Zero: imaginary part = 0, real part = 0, known from the above problem solving process, no solution.

z=（m2-5m+6）+（m2-3m）i

z=(m-2)(m-3) +m(m-3)i is an imaginary number, then the imaginary part cannot be 0, so when m is not equal to 0 and m is not equal to 3, the original formula is an imaginary number pure imaginary number means: the real part is zero, so when m 2, it is a pure imaginary number ---

z = (m2-5m +6) + (m2-3m) I when m2-3m = m(m-3) = 0, such that m = 0 or 3:00 and z = 6 or 0, z is a real number;

square meters = meters (m-3) ≠0, meters ≠0 and m≠3, in z is an imaginary number; p> when 6 = (m-2) (m-3) = 0 in square meters of 5 m, and 3 m in square meters = m (m-3) ≠ 0, m = 2, that is, and z = -2i, z is a pure imaginary number.
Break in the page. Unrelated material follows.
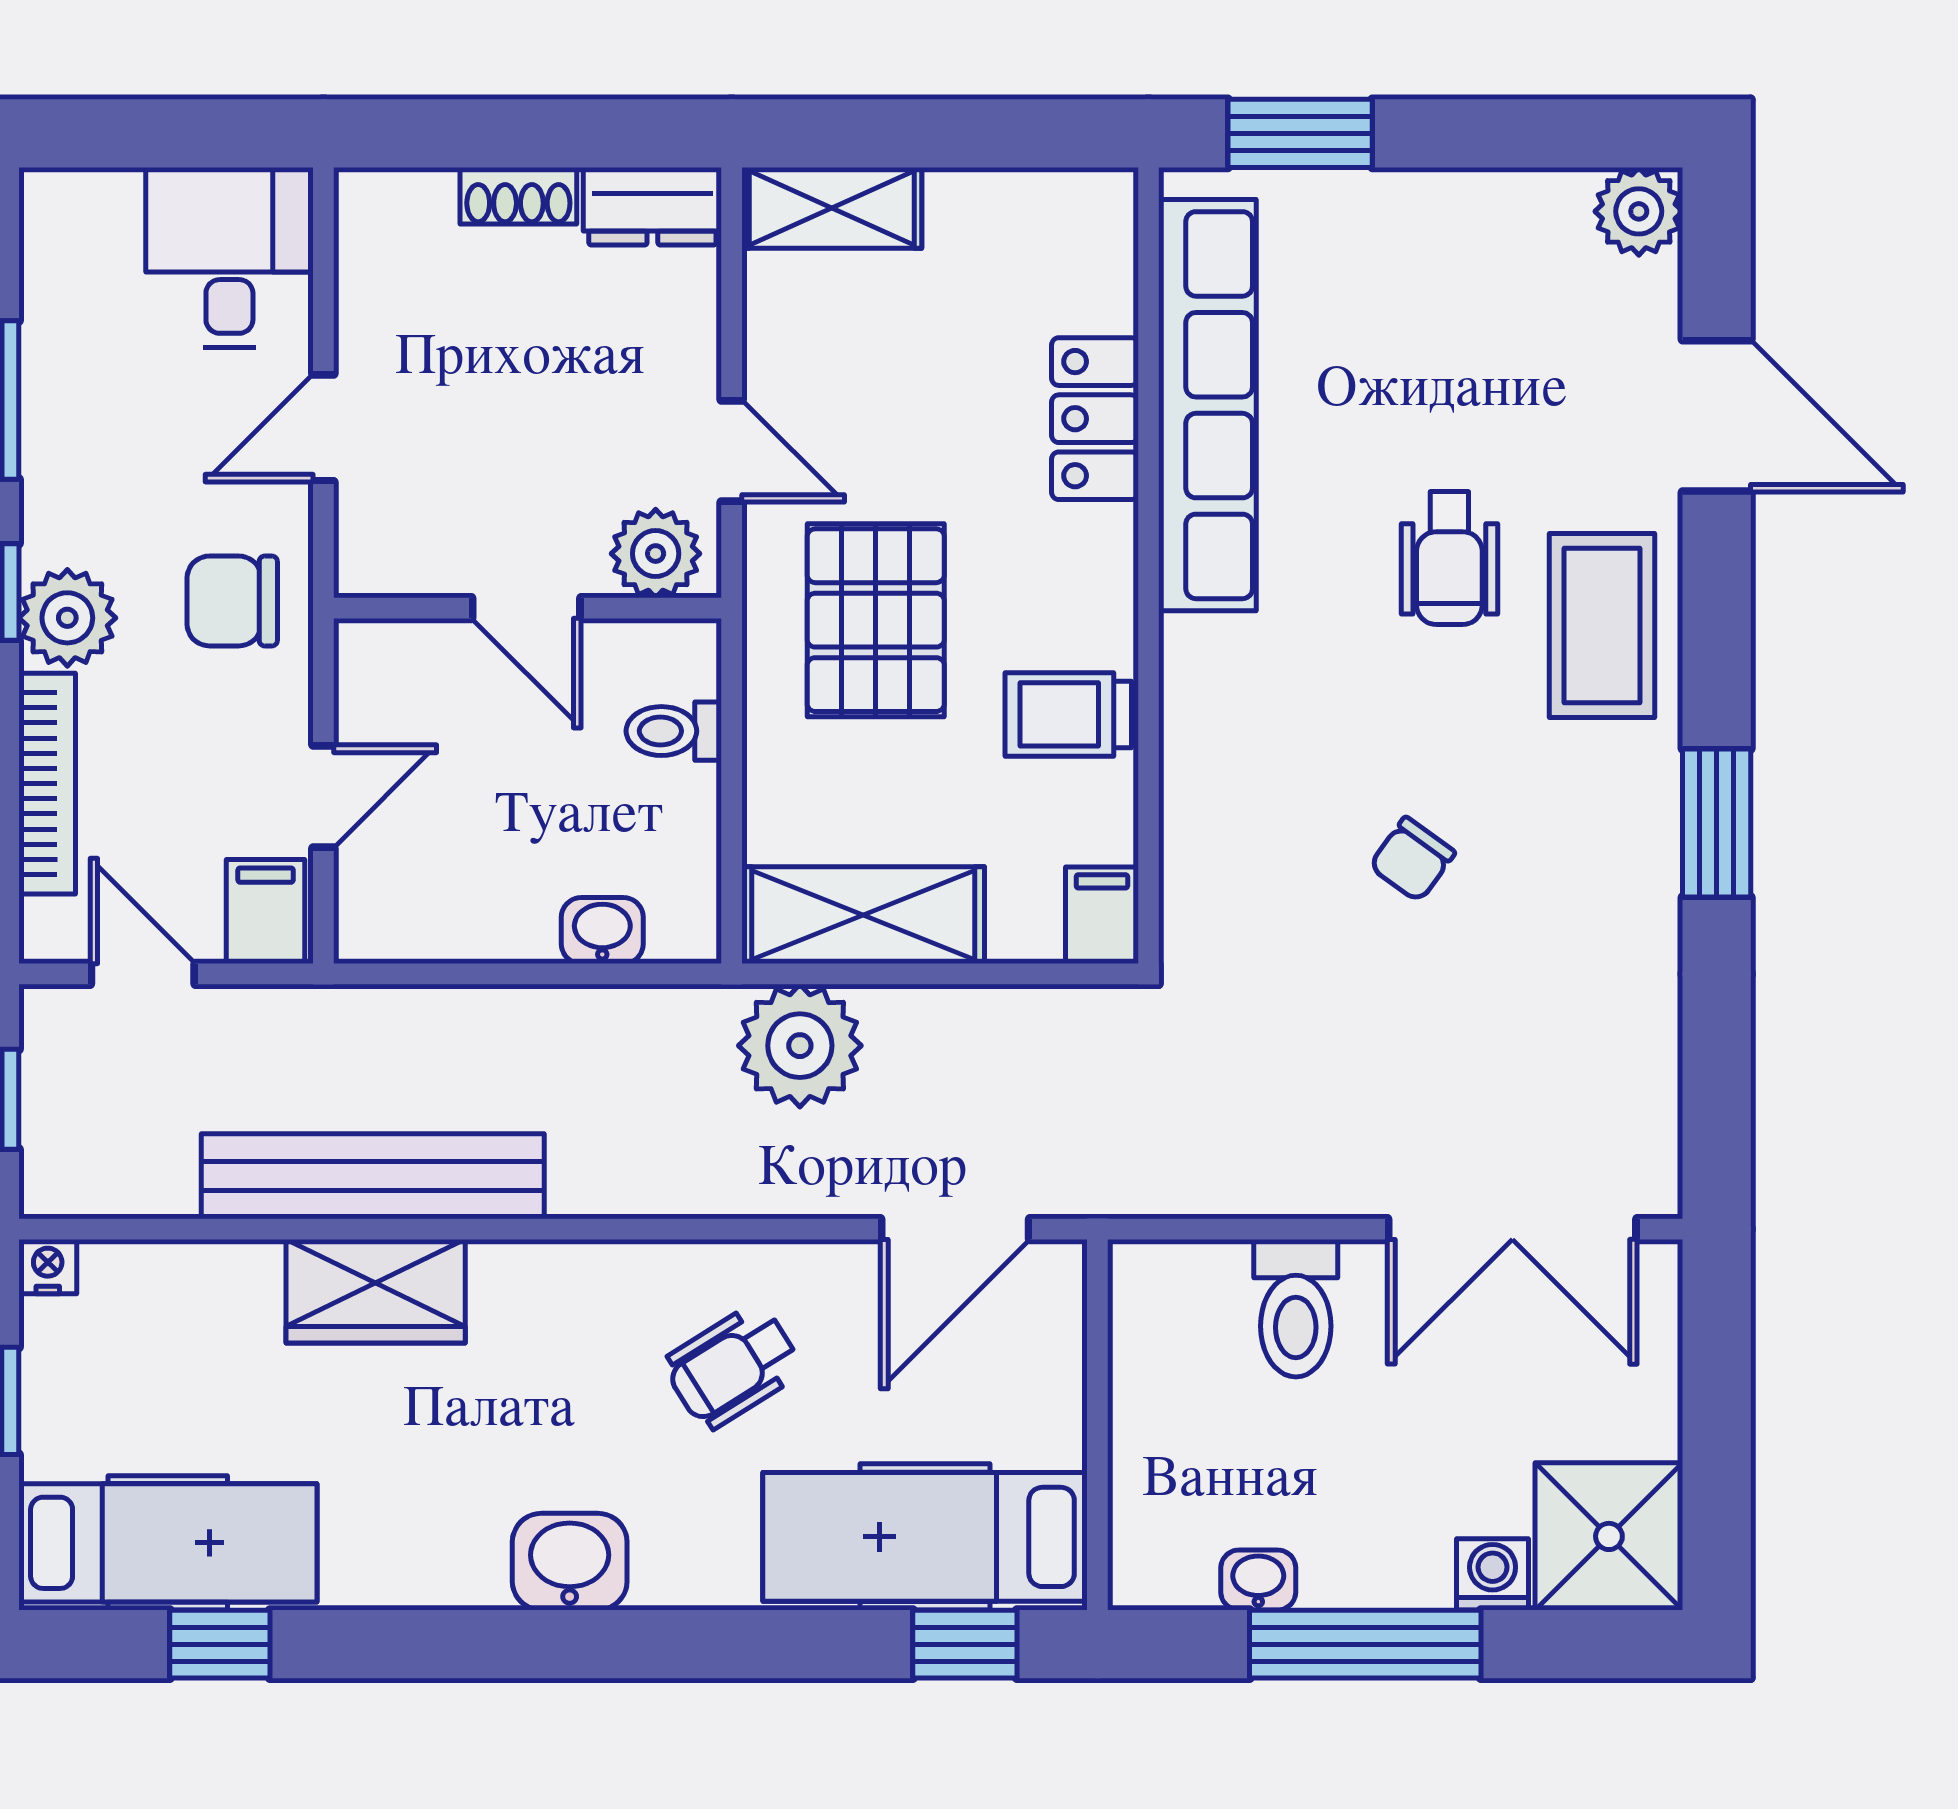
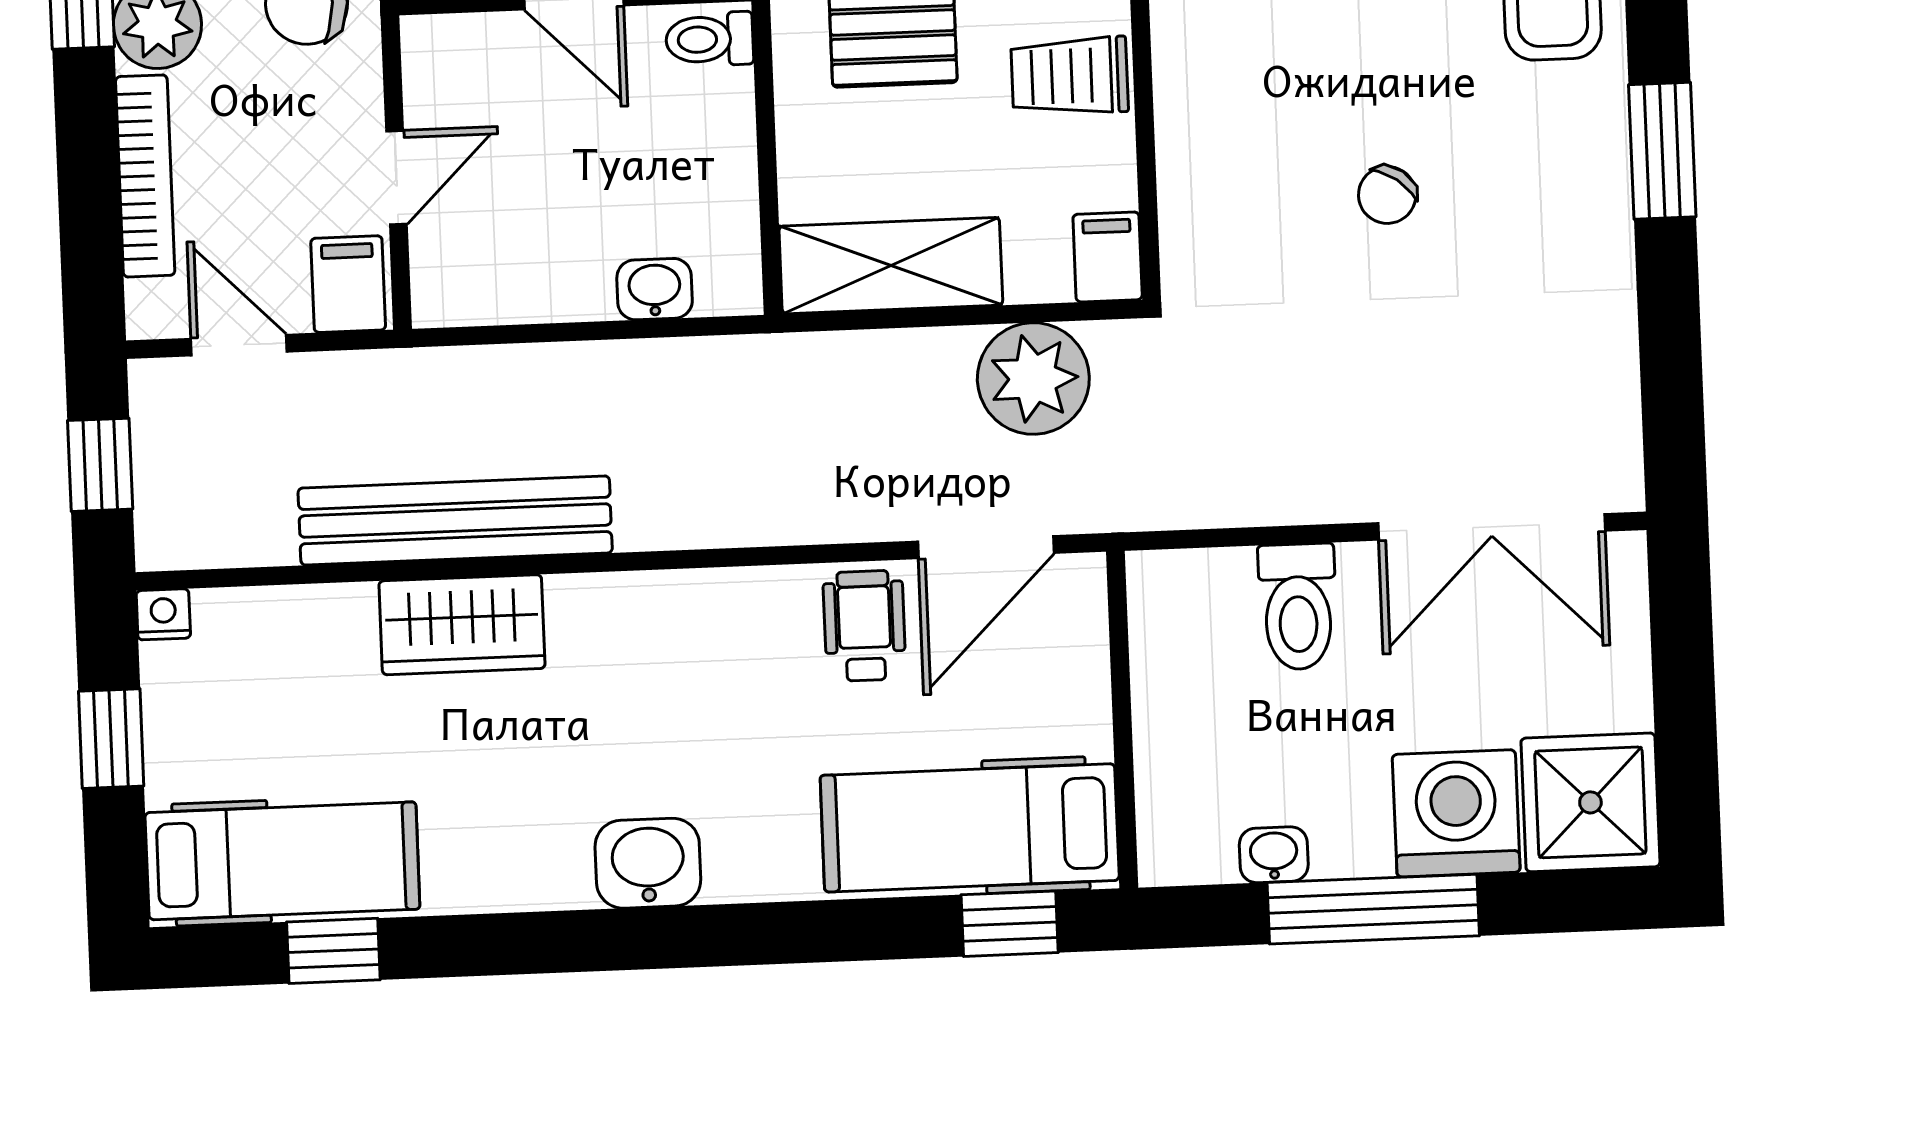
toilet: (674, 731) -> (710, 39), moved
plant: (800, 1046) -> (1033, 379), moved
wheelchair: (733, 1366) -> (864, 626), moved, turned 122
washing machine: (1493, 1574) -> (1456, 813), width x1.89, depth x1.89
z=[(m-3)(m+2) (m+3)]+m+3)(m-5)iFor fractions, m≠-3

For real numbers, the imaginary part is zero. So: m=5

imaginary number, then the imaginary part is not zero. So: m≠-3 and m≠5 is a pure imaginary number, then the real part is zero. So: m=3 or m=-2

Answer. Imaginary numbers:

6m²－m－1≠0

3m+1)(2m－1)≠0

i.e. m≠ 1 3 and m≠1 2

is a pure imaginary number: 6m m 1≠0

and 2m + 5m 3 = 0

Solve the second one.

2m－1)(m+3)=0

m=1 2 or 3

Combined with the condition that z is an imaginary number, m= 3 satisfies the topic.

Two conditions are satisfied, one is 2m 2+5m-3=0, that is, m=1 2 and m=-3, and the other is 6m 2-m-1≠0, that is, m≠1 2 and m≠-1 3, when the two conditions are combined, m=-3, z is a pure imaginary number.